» **PROBLEM REQUIREMENTS**: Look through the entries below and report every line that has "INTEGER".

*** DATA EXCERPTS Section Begins ***

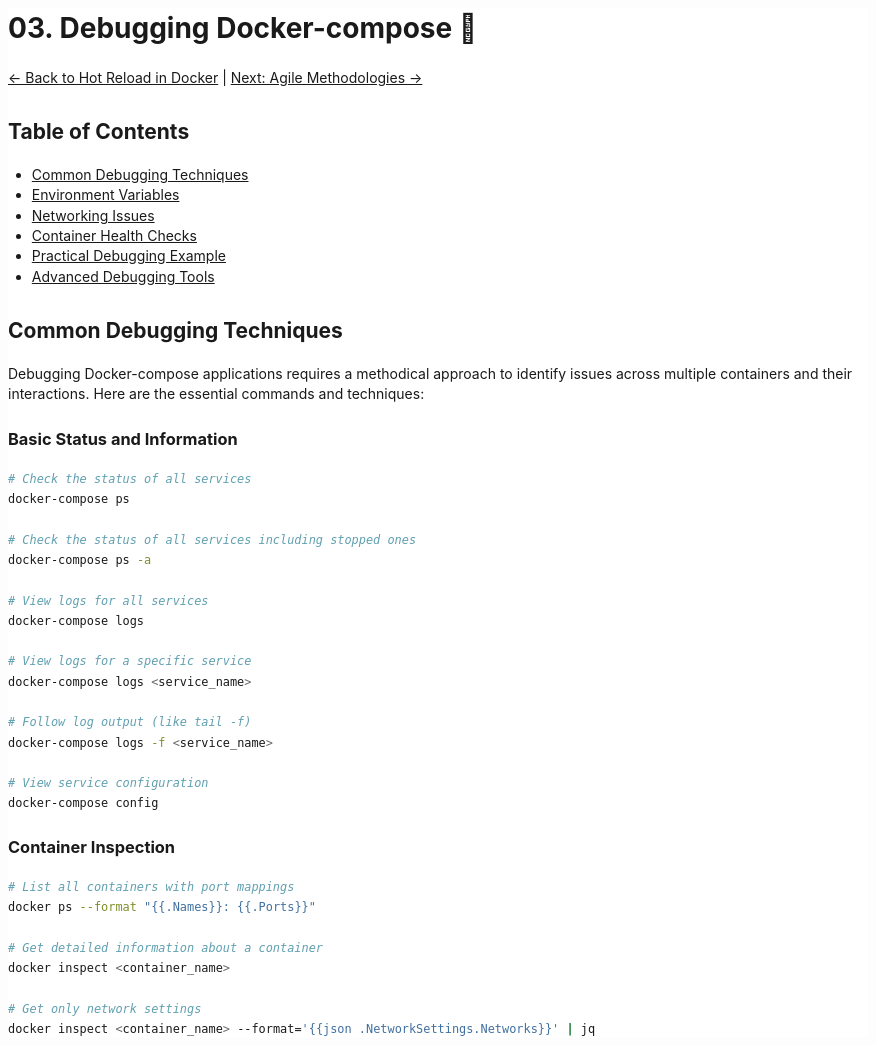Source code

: # 03. Debugging Docker-compose 🐞

[<- Back to Hot Reload in Docker](./02-hot-reload-in-docker.md) | [Next: Agile Methodologies ->](./04-agile.md)

## Table of Contents

- [Common Debugging Techniques](#common-debugging-techniques)
- [Environment Variables](#environment-variables)
- [Networking Issues](#networking-issues)
- [Container Health Checks](#container-health-checks)
- [Practical Debugging Example](#practical-debugging-example)
- [Advanced Debugging Tools](#advanced-debugging-tools)

## Common Debugging Techniques

Debugging Docker-compose applications requires a methodical approach to identify issues across multiple containers and their interactions. Here are the essential commands and techniques:

### Basic Status and Information

```bash
# Check the status of all services
docker-compose ps

# Check the status of all services including stopped ones
docker-compose ps -a

# View logs for all services
docker-compose logs

# View logs for a specific service
docker-compose logs <service_name>

# Follow log output (like tail -f)
docker-compose logs -f <service_name>

# View service configuration
docker-compose config
```

### Container Inspection

```bash
# List all containers with port mappings
docker ps --format "{{.Names}}: {{.Ports}}"

# Get detailed information about a container
docker inspect <container_name>

# Get only network settings
docker inspect <container_name> --format='{{json .NetworkSettings.Networks}}' | jq
```

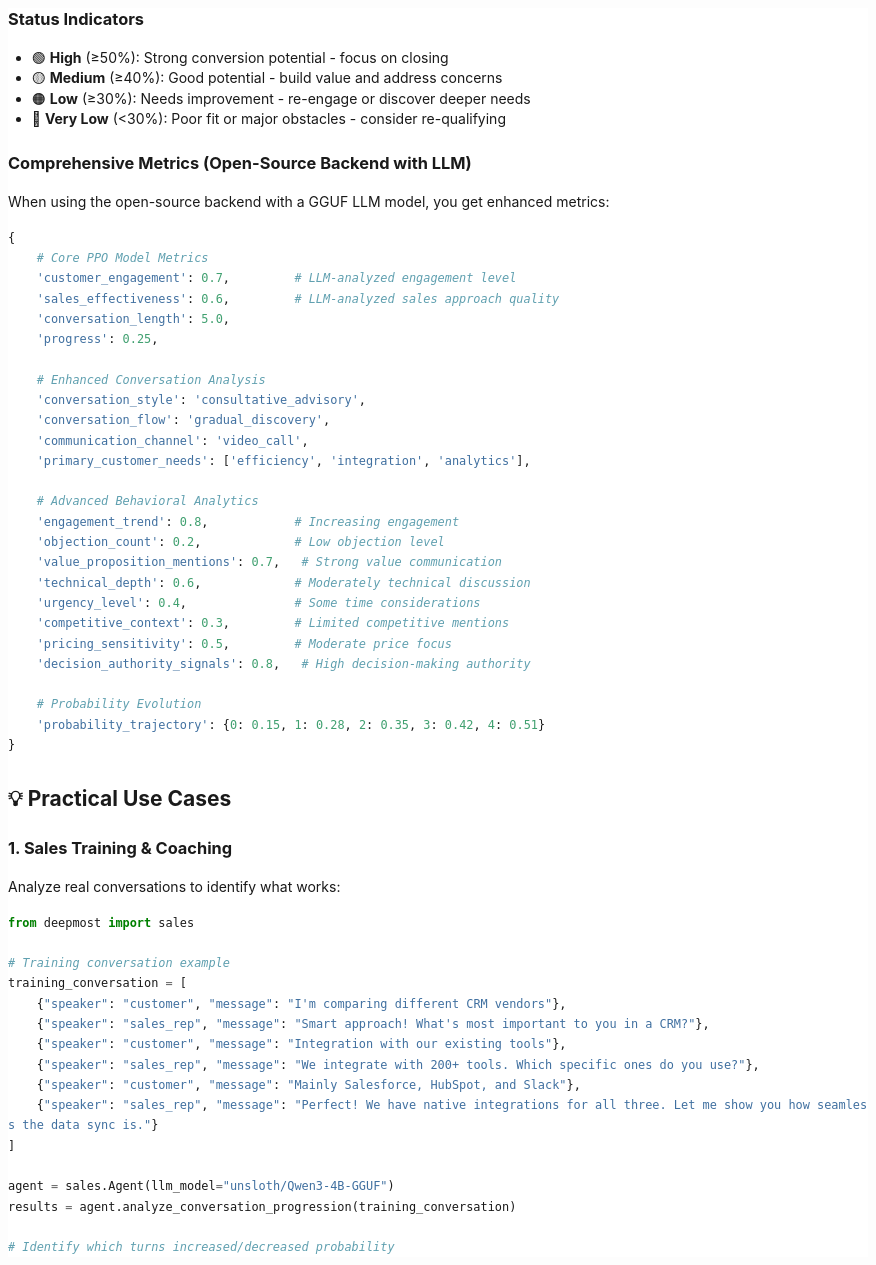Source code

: ### Status Indicators
- 🟢 **High** (≥50%): Strong conversion potential - focus on closing
- 🟡 **Medium** (≥40%): Good potential - build value and address concerns  
- 🟠 **Low** (≥30%): Needs improvement - re-engage or discover deeper needs
- 🔴 **Very Low** (<30%): Poor fit or major obstacles - consider re-qualifying

### Comprehensive Metrics (Open-Source Backend with LLM)

When using the open-source backend with a GGUF LLM model, you get enhanced metrics:

```python
{
    # Core PPO Model Metrics
    'customer_engagement': 0.7,         # LLM-analyzed engagement level
    'sales_effectiveness': 0.6,         # LLM-analyzed sales approach quality
    'conversation_length': 5.0,
    'progress': 0.25,
    
    # Enhanced Conversation Analysis
    'conversation_style': 'consultative_advisory',
    'conversation_flow': 'gradual_discovery', 
    'communication_channel': 'video_call',
    'primary_customer_needs': ['efficiency', 'integration', 'analytics'],
    
    # Advanced Behavioral Analytics
    'engagement_trend': 0.8,            # Increasing engagement
    'objection_count': 0.2,             # Low objection level
    'value_proposition_mentions': 0.7,   # Strong value communication
    'technical_depth': 0.6,             # Moderately technical discussion
    'urgency_level': 0.4,               # Some time considerations
    'competitive_context': 0.3,         # Limited competitive mentions
    'pricing_sensitivity': 0.5,         # Moderate price focus
    'decision_authority_signals': 0.8,   # High decision-making authority
    
    # Probability Evolution
    'probability_trajectory': {0: 0.15, 1: 0.28, 2: 0.35, 3: 0.42, 4: 0.51}
}
```

## 💡 Practical Use Cases

### 1. Sales Training & Coaching

Analyze real conversations to identify what works:

```python
from deepmost import sales

# Training conversation example
training_conversation = [
    {"speaker": "customer", "message": "I'm comparing different CRM vendors"},
    {"speaker": "sales_rep", "message": "Smart approach! What's most important to you in a CRM?"},
    {"speaker": "customer", "message": "Integration with our existing tools"},
    {"speaker": "sales_rep", "message": "We integrate with 200+ tools. Which specific ones do you use?"},
    {"speaker": "customer", "message": "Mainly Salesforce, HubSpot, and Slack"},
    {"speaker": "sales_rep", "message": "Perfect! We have native integrations for all three. Let me show you how seamless the data sync is."}
]

agent = sales.Agent(llm_model="unsloth/Qwen3-4B-GGUF")
results = agent.analyze_conversation_progression(training_conversation)

# Identify which turns increased/decreased probability
```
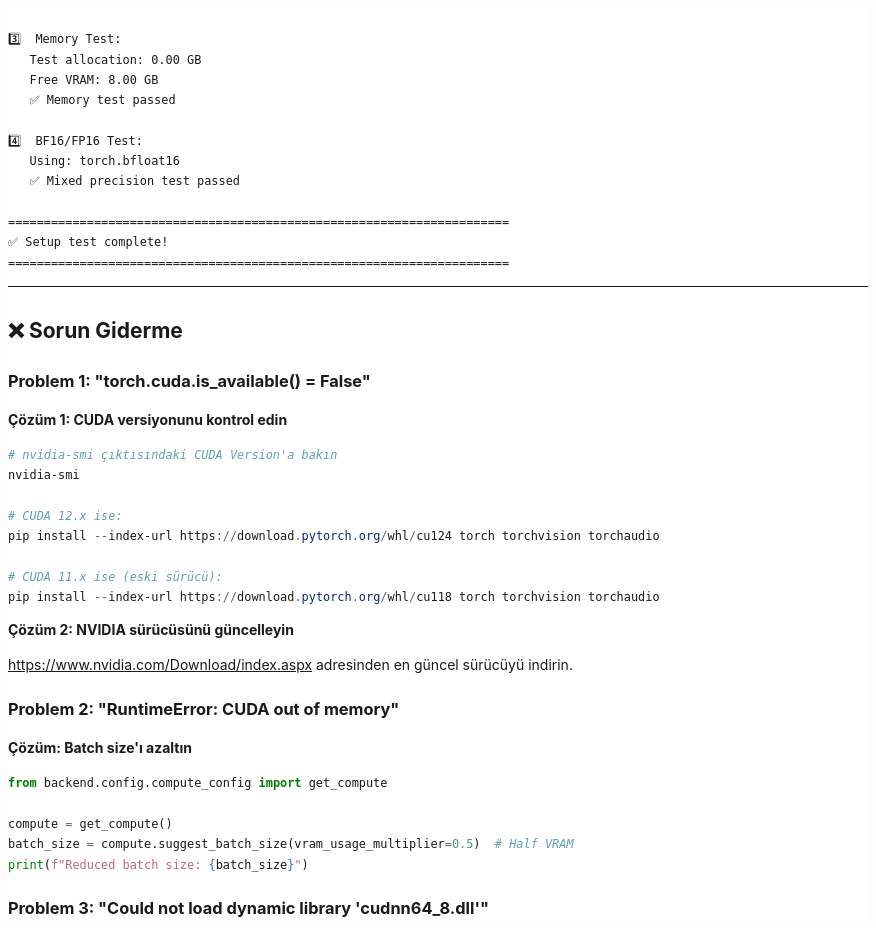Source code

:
 ```

3️⃣  Memory Test:
   Test allocation: 0.00 GB
   Free VRAM: 8.00 GB
   ✅ Memory test passed

4️⃣  BF16/FP16 Test:
   Using: torch.bfloat16
   ✅ Mixed precision test passed

======================================================================
✅ Setup test complete!
======================================================================
```

---

## ❌ Sorun Giderme

### Problem 1: "torch.cuda.is_available() = False"

**Çözüm 1: CUDA versiyonunu kontrol edin**

```powershell
# nvidia-smi çıktısındaki CUDA Version'a bakın
nvidia-smi

# CUDA 12.x ise:
pip install --index-url https://download.pytorch.org/whl/cu124 torch torchvision torchaudio

# CUDA 11.x ise (eski sürücü):
pip install --index-url https://download.pytorch.org/whl/cu118 torch torchvision torchaudio
```

**Çözüm 2: NVIDIA sürücüsünü güncelleyin**

https://www.nvidia.com/Download/index.aspx adresinden en güncel sürücüyü indirin.

### Problem 2: "RuntimeError: CUDA out of memory"

**Çözüm: Batch size'ı azaltın**

```python
from backend.config.compute_config import get_compute

compute = get_compute()
batch_size = compute.suggest_batch_size(vram_usage_multiplier=0.5)  # Half VRAM
print(f"Reduced batch size: {batch_size}")
```

### Problem 3: "Could not load dynamic library 'cudnn64_8.dll'"
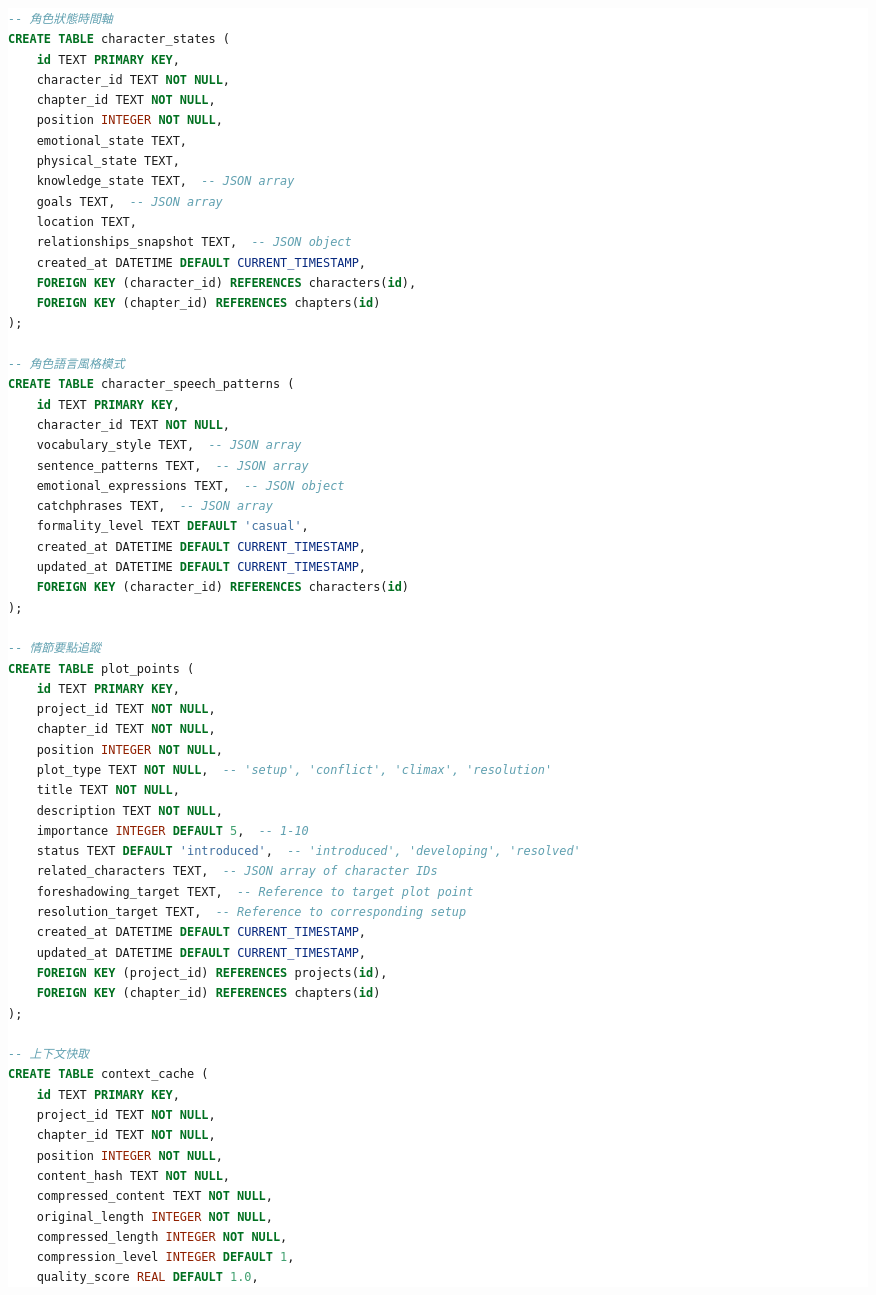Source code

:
 ```sql
-- 角色狀態時間軸
CREATE TABLE character_states (
    id TEXT PRIMARY KEY,
    character_id TEXT NOT NULL,
    chapter_id TEXT NOT NULL,
    position INTEGER NOT NULL,
    emotional_state TEXT,
    physical_state TEXT,
    knowledge_state TEXT,  -- JSON array
    goals TEXT,  -- JSON array
    location TEXT,
    relationships_snapshot TEXT,  -- JSON object
    created_at DATETIME DEFAULT CURRENT_TIMESTAMP,
    FOREIGN KEY (character_id) REFERENCES characters(id),
    FOREIGN KEY (chapter_id) REFERENCES chapters(id)
);

-- 角色語言風格模式
CREATE TABLE character_speech_patterns (
    id TEXT PRIMARY KEY,
    character_id TEXT NOT NULL,
    vocabulary_style TEXT,  -- JSON array
    sentence_patterns TEXT,  -- JSON array
    emotional_expressions TEXT,  -- JSON object
    catchphrases TEXT,  -- JSON array
    formality_level TEXT DEFAULT 'casual',
    created_at DATETIME DEFAULT CURRENT_TIMESTAMP,
    updated_at DATETIME DEFAULT CURRENT_TIMESTAMP,
    FOREIGN KEY (character_id) REFERENCES characters(id)
);

-- 情節要點追蹤
CREATE TABLE plot_points (
    id TEXT PRIMARY KEY,
    project_id TEXT NOT NULL,
    chapter_id TEXT NOT NULL,
    position INTEGER NOT NULL,
    plot_type TEXT NOT NULL,  -- 'setup', 'conflict', 'climax', 'resolution'
    title TEXT NOT NULL,
    description TEXT NOT NULL,
    importance INTEGER DEFAULT 5,  -- 1-10
    status TEXT DEFAULT 'introduced',  -- 'introduced', 'developing', 'resolved'
    related_characters TEXT,  -- JSON array of character IDs
    foreshadowing_target TEXT,  -- Reference to target plot point
    resolution_target TEXT,  -- Reference to corresponding setup
    created_at DATETIME DEFAULT CURRENT_TIMESTAMP,
    updated_at DATETIME DEFAULT CURRENT_TIMESTAMP,
    FOREIGN KEY (project_id) REFERENCES projects(id),
    FOREIGN KEY (chapter_id) REFERENCES chapters(id)
);

-- 上下文快取
CREATE TABLE context_cache (
    id TEXT PRIMARY KEY,
    project_id TEXT NOT NULL,
    chapter_id TEXT NOT NULL,
    position INTEGER NOT NULL,
    content_hash TEXT NOT NULL,
    compressed_content TEXT NOT NULL,
    original_length INTEGER NOT NULL,
    compressed_length INTEGER NOT NULL,
    compression_level INTEGER DEFAULT 1,
    quality_score REAL DEFAULT 1.0,
```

*** DATA EXCERPTS Section Ends ***

» **TASK ANSWER**:
    position INTEGER NOT NULL,
    position INTEGER NOT NULL,
    importance INTEGER DEFAULT 5,  -- 1-10
    position INTEGER NOT NULL,
    original_length INTEGER NOT NULL,
    compressed_length INTEGER NOT NULL,
    compression_level INTEGER DEFAULT 1,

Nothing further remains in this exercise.